I will never be sick of feeling the grass between my toes.

Or laughing at dirty jokes.

Or hearing my nearest and dearest laugh, for that matter.

I love finding common ground between me and new people in my life.

As much as I love my holiday, I'm almost missing work.

I still love Zero 7.

I love surprising people, in the nicest of ways.

Stephen Fry is THE MAN.

I'm sick of the Go Compare ads.

I want ice cream.

And that's just today! Thoughts and feelings that may have occurred to me before, some new - but all have been on my mind today.

Happy Birthday to me. I'm grateful for so much, and can't wait to see what this year brings.

Tuesday 15 June 2010

I dreamed we were there. The plane leapt the tropopause, the safe air, and attained the outer rim, the ozone, which was ragged and torn, patches of it threadbare as old cheesecloth, and that was frightening. But I saw something that only I could see, because of my astonishing ability to see such things: Souls were rising, from the earth far below, souls of the dead, of people who had perished, from famine, from war, from the plague, and they floated up, like skydivers in reverse, limbs all akimbo, wheeling and spinning. And the souls of these departed joined hands, clasped ankles, and formed a web, a great net of souls, and the souls were three-atom oxygen molecules, of the stuff of ozone, and the outer rim absorbed them, and was repaired. Nothing's lost forever. In this world, there's a kind of painful progress. Longing for what we've left behind, and dreaming ahead. At least I think that's so.
-Harper Pitt, Angels In America

Sunday 13 June 2010

And, I'm gone.

I had to do it. I really don't know what else to say, that won't sound horrible or bitchy. I respect that change happens, but to happen so damn quickly, casually tossing aside thoughts and feeling I long held to be important... I couldn't, and won't, be a part of it. I see things only from my point of view, as everyone does, and I can't stop feeling the way I do. It might be wrong, but it's my instinct, and I ignore that at my peril. I did try to ignore, stop reading between the lines, but I don't know how something so special twisted into something painful.

Is it really so important that I'm around? It doesn't seem so, and I'd rather not push a connection that seems to be severed beyond all repair. Simple fact is, logical or not, any decision made impacts more than can ever be predicated. It's the sad side to ripples in the water, far reaching consequences of a decision made to benefit the self.

Maybe it's a testament to the importance someone holds, even when they don't realise it. Put on a pedestal and unwittingly disappoint when it's revealed you have flaws like anyone else.

Regardless. This wasn't about taking sides. It never was.

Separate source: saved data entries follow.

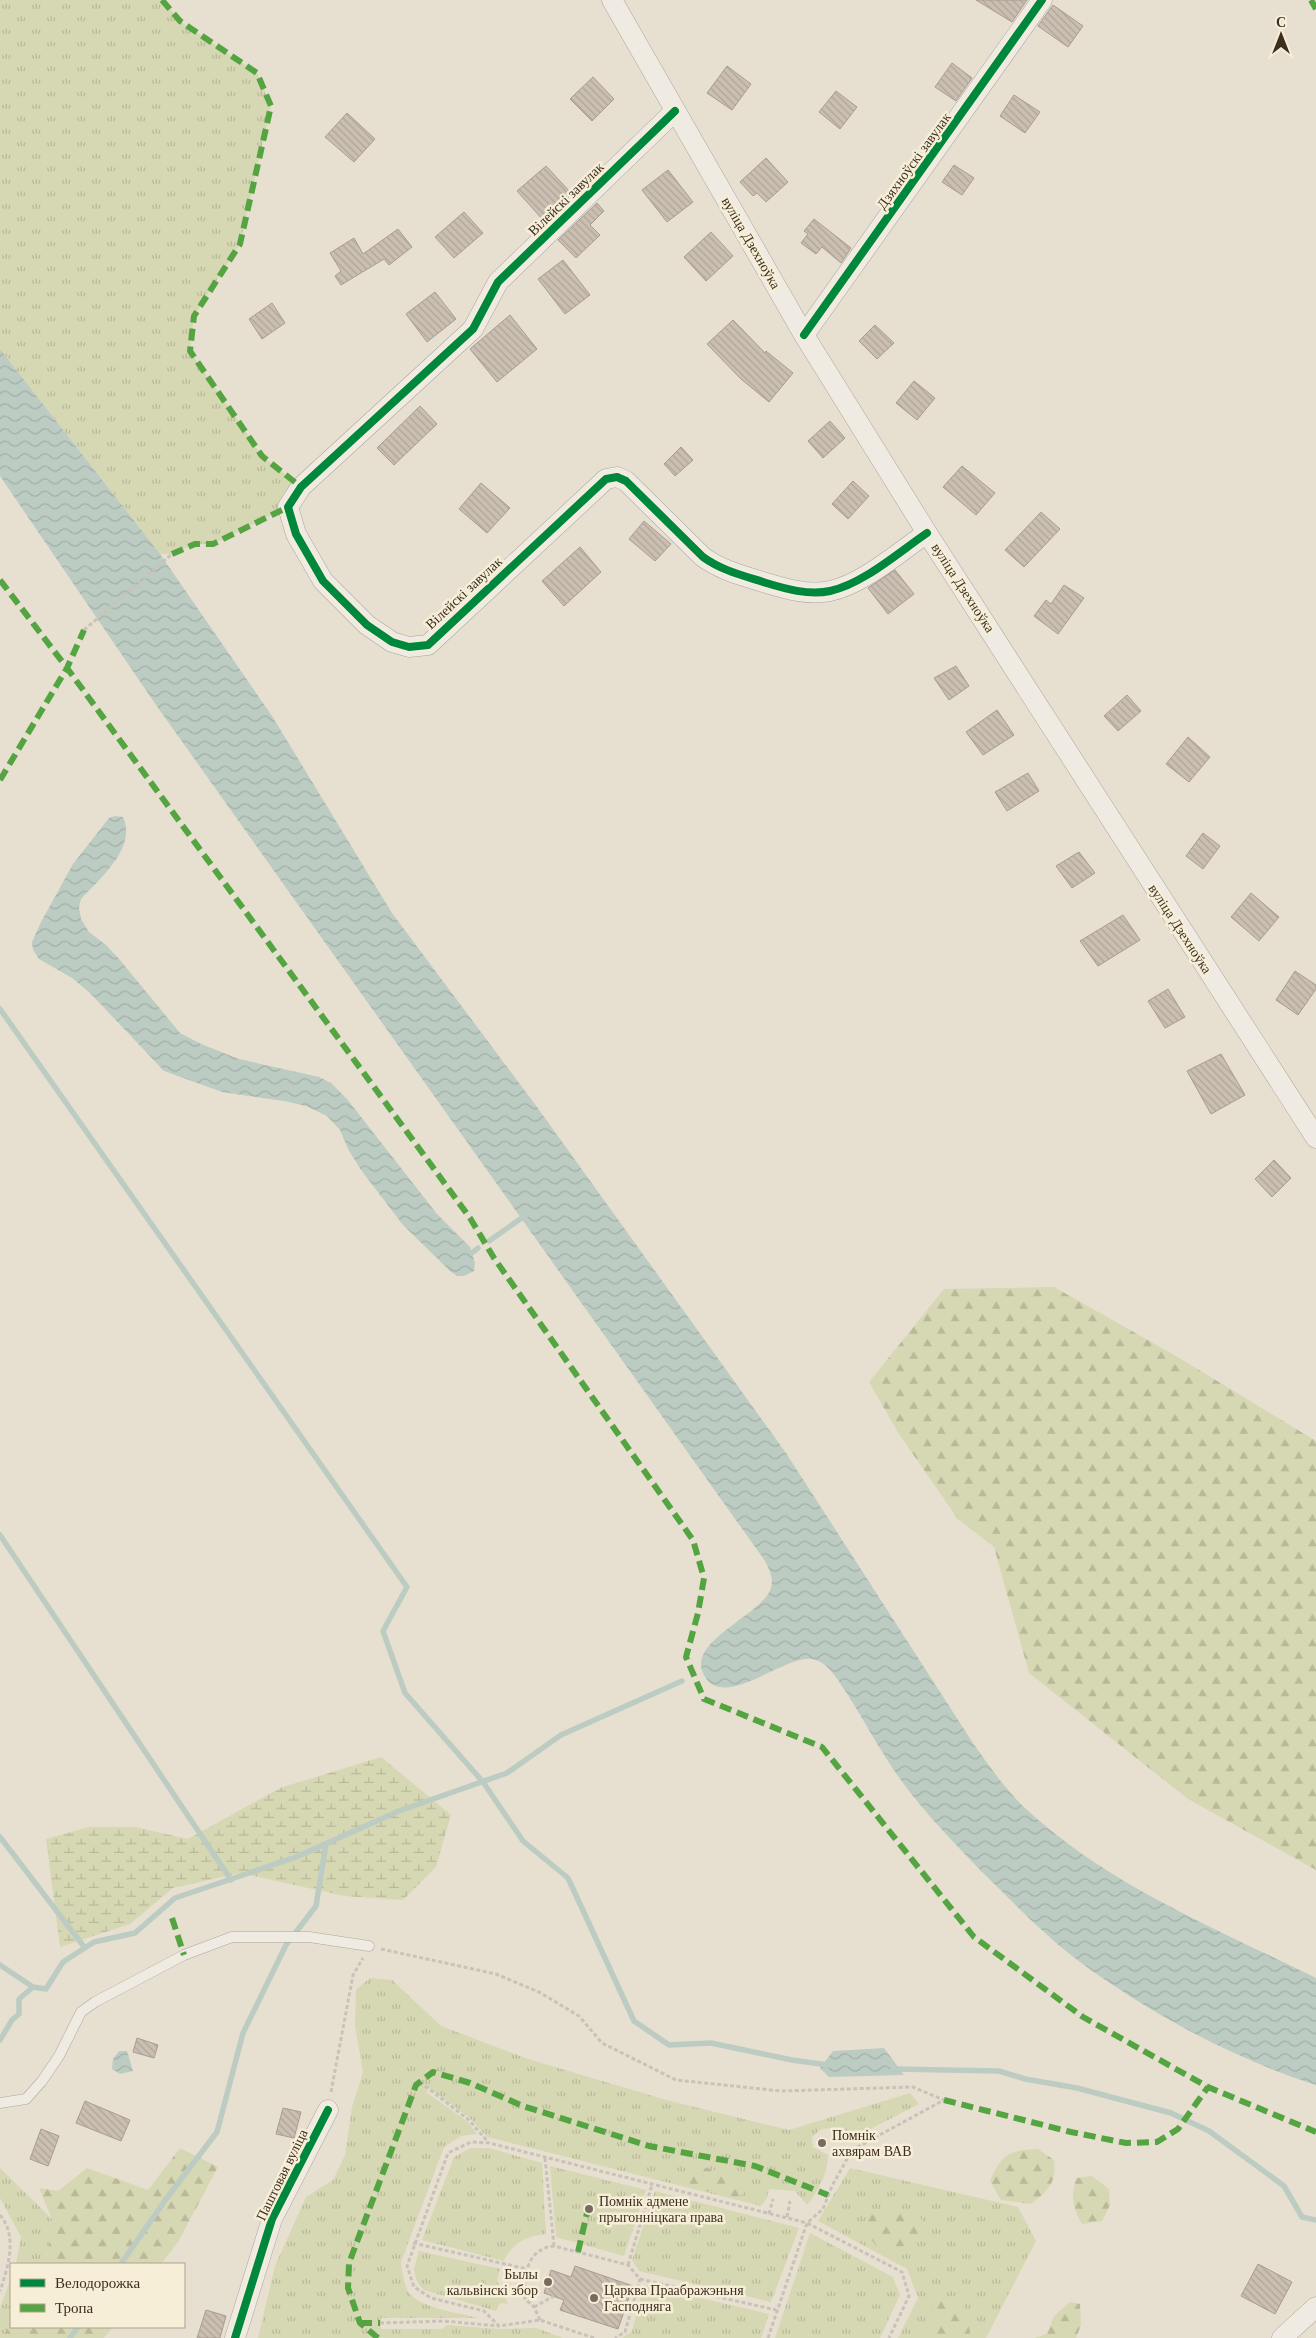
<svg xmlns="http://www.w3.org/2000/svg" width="1316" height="2338" font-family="Georgia,serif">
  <defs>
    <pattern id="grass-tufts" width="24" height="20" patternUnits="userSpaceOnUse" patternTransform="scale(1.25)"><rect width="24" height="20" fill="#d6d7b3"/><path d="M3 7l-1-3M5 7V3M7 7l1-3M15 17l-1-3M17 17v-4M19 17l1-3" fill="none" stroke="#b9b99a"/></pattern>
    <pattern id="forest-firs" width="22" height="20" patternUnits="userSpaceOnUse" patternTransform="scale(1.25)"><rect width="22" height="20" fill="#d6d7b3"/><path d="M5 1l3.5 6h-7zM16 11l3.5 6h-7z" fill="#b9b99a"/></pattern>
    <pattern id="wetland-marsh" width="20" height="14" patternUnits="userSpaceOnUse" patternTransform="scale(1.25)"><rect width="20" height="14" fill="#d6d7b3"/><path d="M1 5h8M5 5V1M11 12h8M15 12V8" fill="none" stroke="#b9b99a"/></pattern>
    <pattern id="water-waves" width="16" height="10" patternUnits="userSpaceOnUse" patternTransform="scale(1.25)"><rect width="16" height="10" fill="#bcccc2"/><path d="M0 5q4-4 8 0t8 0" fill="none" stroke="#a2b0a6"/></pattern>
    <pattern id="building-back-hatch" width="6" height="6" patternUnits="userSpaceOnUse" patternTransform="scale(1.25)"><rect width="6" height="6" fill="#cbbfb2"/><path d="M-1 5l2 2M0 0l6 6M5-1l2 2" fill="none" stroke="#afa499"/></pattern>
  </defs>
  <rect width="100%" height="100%" fill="#e7e0d1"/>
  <!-- grass -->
  <path fill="url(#grass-tufts)" d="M 0,0 L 163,0 L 180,21 L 257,73 L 271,106 L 240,244 L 194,316 L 190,351 L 262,456 L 301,487 L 288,507 L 213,544 L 195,544 L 172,554 L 160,554 L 0,349 Z
    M 370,1978 L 392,1980 L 441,2026 L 528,2059 L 666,2100 L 789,2130 L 910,2093 L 919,2104 L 843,2143 L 841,2132 L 835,2128 L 821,2129 L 812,2137 L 813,2147 L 828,2155 C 828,2173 819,2190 807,2205 L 795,2191 L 769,2189 L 767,2198 L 761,2206 L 487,2137 L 470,2118 L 429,2088 L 426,2092 L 468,2122 L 477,2134 L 461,2136 L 444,2147 L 401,2262 C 402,2272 404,2285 409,2293 C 421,2308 459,2313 478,2318 L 381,2318 L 381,2329 L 442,2329 L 447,2325 L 498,2329 L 536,2328 L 563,2338 L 258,2338 L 275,2266 L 306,2197 L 333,2180 L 345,2155 L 352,2107 L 363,2072 L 355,2026 L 356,1990 Z
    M 470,2148 L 489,2148 L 542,2163 L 546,2234 C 526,2236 512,2243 504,2261 L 422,2240 L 454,2157 Z
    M 550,2166 L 646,2190 L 624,2256 L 556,2237 Z
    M 0,2168 L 52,2219 L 48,2249 L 43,2264 L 16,2264 L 21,2237 L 0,2198 Z
    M 850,2168 L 1018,2207 L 1036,2241 L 986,2338 L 898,2338 L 918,2298 L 907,2269 L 818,2221 Z
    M 655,2191 L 799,2228 L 771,2302 L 639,2271 L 632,2260 Z
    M 810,2233 L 893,2277 L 900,2295 L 880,2338 L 775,2338 Z
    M 419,2251 L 500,2269 L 497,2280 L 508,2304 L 500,2303 L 496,2311 L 424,2290 C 411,2278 414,2266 419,2251 Z
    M 11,2278 L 11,2323 L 2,2338 L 0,2338 L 0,2308 Z
    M 644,2285 L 769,2314 L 761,2338 L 622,2338 L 632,2331 Z"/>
  <!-- forest -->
  <path fill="url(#forest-firs)" d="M 1054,1287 L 1176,1356 L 1316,1441 L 1316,1870 L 1188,1799 L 1029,1673 L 994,1547 L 958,1519 L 899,1434 L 869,1382 L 944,1289 Z
    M 180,2148 L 218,2167 L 178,2242 L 161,2264 L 43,2264 L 48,2249 L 52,2219 L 39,2188 L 58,2191 L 87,2168 L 148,2190 Z
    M 1038,2149 L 1054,2160 C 1057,2183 1048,2191 1031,2204 L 1001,2200 L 990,2181 C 1002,2154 1009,2150 1038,2149 Z
    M 707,2168 L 739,2178 L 745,2189 L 739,2198 L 692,2188 L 684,2182 L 685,2171 Z
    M 1092,2176 L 1109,2189 L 1110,2205 L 1102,2221 L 1082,2224 C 1072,2206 1071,2198 1076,2178 Z
    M 897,2208 L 918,2212 L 924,2225 C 910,2248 904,2249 877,2247 L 866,2232 L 867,2216 Z
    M 491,2274 L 496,2276 L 503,2299 L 494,2306 L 490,2304 L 485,2277 Z
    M 942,2294 C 968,2304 970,2310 969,2338 L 921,2338 L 934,2322 L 932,2303 Z
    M 1070,2302 L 1080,2304 L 1081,2325 L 1076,2338 L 1034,2338 L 1047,2334 L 1054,2316 Z
    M 11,2323 L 11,2327 L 113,2327 L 104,2338 L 2,2338 Z"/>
  <!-- wetland -->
  <path fill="url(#wetland-marsh)" d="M 381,1757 L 451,1815 L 436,1867 L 403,1900 L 344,1896 L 240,1873 L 173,1888 L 130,1924 L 60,1947 L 46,1839 L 89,1827 L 135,1827 L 188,1839 L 280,1788 Z"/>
  <!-- water -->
  <path fill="url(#water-waves)" d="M 0,349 L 160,554 L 272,716 L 392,913 L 537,1107 L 786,1453 L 971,1740 C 987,1763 1004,1788 1025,1808 C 1107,1885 1217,1929 1316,1978 L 1316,2085 C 1229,2057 1139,2008 1067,1952 C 1037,1928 1009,1898 981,1871 C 953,1842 924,1812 900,1779 C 878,1748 861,1714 840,1683 C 833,1673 825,1661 812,1659 C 785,1654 723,1712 704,1675 C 685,1641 762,1616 771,1588 C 774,1578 769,1569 765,1561 L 156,705 L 0,476 Z
    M 115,816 L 123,817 C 137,848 100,878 81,899 L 79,907 L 81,919 L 89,932 L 106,945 L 120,960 L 180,1033 L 201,1044 L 239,1059 L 319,1077 L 331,1083 L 347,1099 L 437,1214 L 470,1247 L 475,1263 L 474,1271 L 464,1276 L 457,1276 L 450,1271 L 403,1225 L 361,1170 L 348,1149 L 340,1130 L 327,1116 L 306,1106 L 284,1101 L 222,1092 L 164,1071 L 90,993 L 72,978 L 39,959 L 33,950 L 32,942 L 41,922 L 73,864 L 109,818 Z
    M 884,2048 L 904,2075 L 829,2077 L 820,2068 L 833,2051 Z
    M 119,2051 L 127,2051 L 133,2071 L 120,2074 L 112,2069 L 113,2059 Z"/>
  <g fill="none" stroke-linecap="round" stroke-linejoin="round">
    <!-- stream -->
    <path stroke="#bcccc2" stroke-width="5.5" d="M 0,1009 L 407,1587 L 383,1631 L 405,1693 L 483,1782 L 523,1841 L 568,1878 L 634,2021 L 669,2045 L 711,2043 L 792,2060 L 829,2065
      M 489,1241 L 526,1215
      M 472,1253 L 478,1248
      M 0,1535 L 231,1880
      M 0,1837 L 85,1948
      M 0,1965 L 33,1987
      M 0,2040 L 12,2020 L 19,2014 L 19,1999 L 33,1987 L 46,1989 L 63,1962 L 94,1942 L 135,1933 L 175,1898 L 296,1857 L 399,1811 L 507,1773 L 561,1735 L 682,1681
      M 893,2069 L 999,2071 L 1025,2079 L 1077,2088 L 1171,2113 L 1209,2131 L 1284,2186 L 1302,2217 L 1316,2220
      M 121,2264 L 166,2199 L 217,2132 L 243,2033 L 286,1945 L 316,1906 L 326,1844
      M 70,2338 L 78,2327"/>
  </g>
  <!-- building -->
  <path fill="url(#building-back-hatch)" stroke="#a89c90" d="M 976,0 L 1027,0 L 1012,22 Z
    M 1053,5 L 1083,26 L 1068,47 L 1038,26 Z
    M 952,63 L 972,78 L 956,101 L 935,87 Z
    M 727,66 L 751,84 L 732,110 L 707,93 Z
    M 593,77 L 614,99 L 592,121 L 570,99 Z
    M 836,91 L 857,107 L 840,129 L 819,112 Z
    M 1014,95 L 1040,112 L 1025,133 L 1000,116 Z
    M 347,113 L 375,139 L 354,162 L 325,137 Z
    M 766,158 L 788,182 L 766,202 L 757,193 L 753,196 L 740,182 Z
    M 954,165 L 974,178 L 962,195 L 942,182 Z
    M 546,166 L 572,194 L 544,221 L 517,191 Z
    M 668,170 L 693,202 L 667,222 L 642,190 Z
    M 597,203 L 604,211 L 590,225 L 600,235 L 576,258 L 558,240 Z
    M 464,212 L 483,233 L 454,258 L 435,237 Z
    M 814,219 L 851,248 L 841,263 L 822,247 L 816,254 L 801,243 L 808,234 L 804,231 Z
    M 398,229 L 412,247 L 389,265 L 384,259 L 341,285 L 335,276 L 341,271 L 330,253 L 354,238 L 363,254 Z
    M 711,232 L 733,256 L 706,281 L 684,257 Z
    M 563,260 L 590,295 L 565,314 L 538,279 Z
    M 435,292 L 456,319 L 427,342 L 406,314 Z
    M 272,303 L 285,323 L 262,339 L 249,319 Z
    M 510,315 L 537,349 L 497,382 L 470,349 Z
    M 733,320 L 765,353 L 766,351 L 793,373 L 769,402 L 741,379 L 707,344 Z
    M 875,325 L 894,343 L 877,359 L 859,341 Z
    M 914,381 L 935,398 L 917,420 L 896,403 Z
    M 420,406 L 437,424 L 394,465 L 377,448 Z
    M 830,421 L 845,438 L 823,458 L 808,441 Z
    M 681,447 L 693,460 L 675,476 L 664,464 Z
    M 962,466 L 995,493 L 976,515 L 943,487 Z
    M 853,481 L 869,496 L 848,519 L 832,504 Z
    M 481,483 L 510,508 L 487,533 L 459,509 Z
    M 1041,512 L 1060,529 L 1024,567 L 1005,550 Z
    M 644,521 L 671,544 L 655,561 L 629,539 Z
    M 580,547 L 601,572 L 564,606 L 542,581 Z
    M 895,570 L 914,594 L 888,614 L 868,588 Z
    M 1064,585 L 1084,598 L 1058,634 L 1034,616 L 1046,600 L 1051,604 Z
    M 956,666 L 969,686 L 949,700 L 934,678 Z
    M 1127,695 L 1141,711 L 1118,731 L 1104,716 Z
    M 997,710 L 1014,735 L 983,755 L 966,732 Z
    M 1188,737 L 1210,757 L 1189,782 L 1166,764 Z
    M 1028,773 L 1039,791 L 1007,811 L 995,792 Z
    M 1203,833 L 1220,846 L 1203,869 L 1186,856 Z
    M 1079,852 L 1095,873 L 1072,888 L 1056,866 Z
    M 1251,893 L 1279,917 L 1259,941 L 1231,917 Z
    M 1123,915 L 1140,940 L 1098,966 L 1080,941 Z
    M 1295,971 L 1316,985 L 1316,989 L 1298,1015 L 1276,1000 Z
    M 1168,989 L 1185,1017 L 1165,1028 L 1148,1001 Z
    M 1221,1054 L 1245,1095 L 1211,1114 L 1187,1071 Z
    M 1274,1160 L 1291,1178 L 1272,1197 L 1255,1179 Z
    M 137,2038 L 158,2045 L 154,2058 L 133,2052 Z
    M 85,2101 L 130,2120 L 121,2141 L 76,2123 Z
    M 283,2108 L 301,2112 L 294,2138 L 276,2134 Z
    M 41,2129 L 59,2136 L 48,2166 L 30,2159 Z
    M 1258,2264 L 1292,2282 L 1275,2314 L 1241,2296 Z
    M 575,2266 L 633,2286 L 618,2329 L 560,2310 L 564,2300 L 544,2293 L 551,2270 L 571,2277 Z
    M 206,2310 L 226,2316 L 220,2338 L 197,2338 Z"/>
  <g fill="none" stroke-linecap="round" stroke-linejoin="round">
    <!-- service casing -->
    <g stroke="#ada599" stroke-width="11">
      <path id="service" d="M 0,2103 L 26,2099 L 42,2081 L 59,2056 L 81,2012 L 95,2002 L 184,1955 L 232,1937 L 309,1937 L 369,1946"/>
    </g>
    <!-- minor casing -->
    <g stroke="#ada599" stroke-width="21">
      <path id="minor" d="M 612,0 L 804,335 L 927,533 L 1316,1138
        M 675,111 L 498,282 L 473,329 L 301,487 L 288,507 L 296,534 L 323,581 L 367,625 L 392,642 L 409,647 L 428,645 L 606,479 L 617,477 L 626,481 L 703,557 C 721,570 741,575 763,582 C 783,588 808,596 830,591 C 863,584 899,552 927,533
        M 804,335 L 1042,0
        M 235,2338 L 272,2219 L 328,2110
        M 1282,2338 L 1316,2307"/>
    </g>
    <!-- path -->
    <path stroke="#c8c2b9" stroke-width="3" stroke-dasharray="4 2.5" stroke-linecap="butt" d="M 84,630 L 172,554
      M 381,1949 L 496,1974 L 539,1992 L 579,2016 L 602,2043 L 676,2080 L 781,2091 L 913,2087 L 944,2100
      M 420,2082 L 469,2120 L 488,2142
      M 331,2092 L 353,1975 L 363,1958
      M 545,2158 L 554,2246
      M 769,2214 L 773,2199
      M 0,2215 C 18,2236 8,2267 0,2291
      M 787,2217 L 790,2201
      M 413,2243 L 527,2269
      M 628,2265 L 652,2185
      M 640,2279 L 776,2310
      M 534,2307 L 554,2296
      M 540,2320 L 534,2307 L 525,2299 C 524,2276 526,2249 554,2246 L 628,2265 L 640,2279 L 625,2332 L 615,2338
      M 380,2323 L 443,2321 L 499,2326
      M 594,2338 L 540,2320 L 499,2326 L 484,2311 L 431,2298 L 414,2287 L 407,2266 L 448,2153 L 471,2142 L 489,2143 L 807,2223 L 902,2272 L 909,2296 L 889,2338
      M 768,2338 L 807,2223 L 823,2209 L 832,2186 L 852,2150 L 944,2100"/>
    <!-- service -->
    <use href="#service" stroke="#efebe3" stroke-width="10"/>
    <!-- minor -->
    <use href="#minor" stroke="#efebe3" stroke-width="20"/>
    <!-- quiet -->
    <path stroke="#54a441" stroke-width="6" stroke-dasharray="12 6" stroke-linecap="butt" d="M 162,0 L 180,21 L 257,73 L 271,106 L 240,244 L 194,316 L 190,351 L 262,456 L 301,487
      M 1311,0 L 1316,9
      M 172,554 L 195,544 L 213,544 L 288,507
      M 0,580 L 67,668 L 470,1218 L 494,1258 L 693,1540 L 704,1578 L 698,1613 L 686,1657 L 704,1699 L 822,1747 L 974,1937 L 1083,2017 L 1208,2087 L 1316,2132
      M 0,780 L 67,668 L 84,630
      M 172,1918 L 184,1955
      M 944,2100 L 1071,2132 L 1126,2143 L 1157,2142 L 1178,2129 L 1208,2087
      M 578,2252 L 587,2213
      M 360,2323 L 380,2323
      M 378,2338 L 360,2323 L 348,2288 L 349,2263 L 416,2085 L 433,2072 L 470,2083 L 523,2106 L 649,2146 L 755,2166 L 828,2195"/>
    <!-- cycleway casing -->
    <g stroke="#f7eed8" stroke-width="11">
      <path id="cycleway" d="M 675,111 L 498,282 L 473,329 L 301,487 L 288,507 L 296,534 L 323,581 L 367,625 L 392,642 L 409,647 L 428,645 L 606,479 L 617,477 L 626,481 L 703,557 C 721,570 741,575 763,582 C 783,588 808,596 830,591 C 863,584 899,552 927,533
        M 804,335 L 1042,0
        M 235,2338 L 272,2219 L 328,2110"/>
    </g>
    <!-- cycleway -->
    <use href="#cycleway" stroke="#00873e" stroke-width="8"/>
  </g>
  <!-- markers -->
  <g fill="#786c5e" stroke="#f7eed8" stroke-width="2">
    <circle cx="822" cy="2143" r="5"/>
    <circle cx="589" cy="2209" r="5"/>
    <circle cx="548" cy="2282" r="5"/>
    <circle cx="594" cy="2298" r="5"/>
  </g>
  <g text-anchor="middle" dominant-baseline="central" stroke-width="5" stroke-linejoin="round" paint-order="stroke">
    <!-- street labels -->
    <g font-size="14" fill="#3d2e20" stroke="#f7eed8">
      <text transform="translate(914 161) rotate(-54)">Дзяхноўскі завулак</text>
      <text transform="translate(566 199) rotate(-44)">Вілейскі завулак</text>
      <text transform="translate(751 243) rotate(60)">вуліца Дзехноўка</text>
      <text transform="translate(963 588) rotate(57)">вуліца Дзехноўка</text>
      <text transform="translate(464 593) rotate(-43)">Вілейскі завулак</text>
      <text transform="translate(1180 929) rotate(57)">вуліца Дзехноўка</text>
      <text transform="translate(282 2175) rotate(-64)">Паштовая вуліца</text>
    </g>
    <!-- poi labels -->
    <g font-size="14" fill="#3d2e20" stroke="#f7eed8" text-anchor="start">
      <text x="832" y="2135">Помнік<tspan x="832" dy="16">ахвярам ВАВ</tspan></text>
      <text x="599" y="2201">Помнік адмене<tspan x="599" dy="16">прыгонніцкага права</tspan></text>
      <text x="538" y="2274" text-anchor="end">Былы<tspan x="538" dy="16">кальвінскі збор</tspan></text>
      <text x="604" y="2290">Царква Праабражэньня<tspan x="604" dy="16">Гасподняга</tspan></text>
    </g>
  </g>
  <!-- legend -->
  <rect x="10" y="2263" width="175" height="65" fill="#f7eed8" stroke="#ada18e"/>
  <rect x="20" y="2279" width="25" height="8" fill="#00873e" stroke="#ada18e"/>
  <text x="55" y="2288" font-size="15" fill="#3d2e20">Велодорожка</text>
  <rect x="20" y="2304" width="25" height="8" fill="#54a441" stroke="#ada18e"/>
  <text x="55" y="2313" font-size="15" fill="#3d2e20">Тропа</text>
  <!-- north arrow -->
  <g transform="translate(1281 35)" stroke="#f7eed8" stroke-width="4" paint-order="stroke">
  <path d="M0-4L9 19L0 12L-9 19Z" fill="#3d2e20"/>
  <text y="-8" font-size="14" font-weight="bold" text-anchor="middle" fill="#3d2e20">С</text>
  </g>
</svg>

I took the decision to remove myself from more upset, more anger, and what was fast becoming hate. I never expected those sort of feelings to arise in this friendship, and I would rather leave it alone now, than it descend into a mutual headlock where nothing can be salvaged because I can't bring myself to agree with the choices you have made.

The funny thing is, in my position, I suspect you'd feel the very same.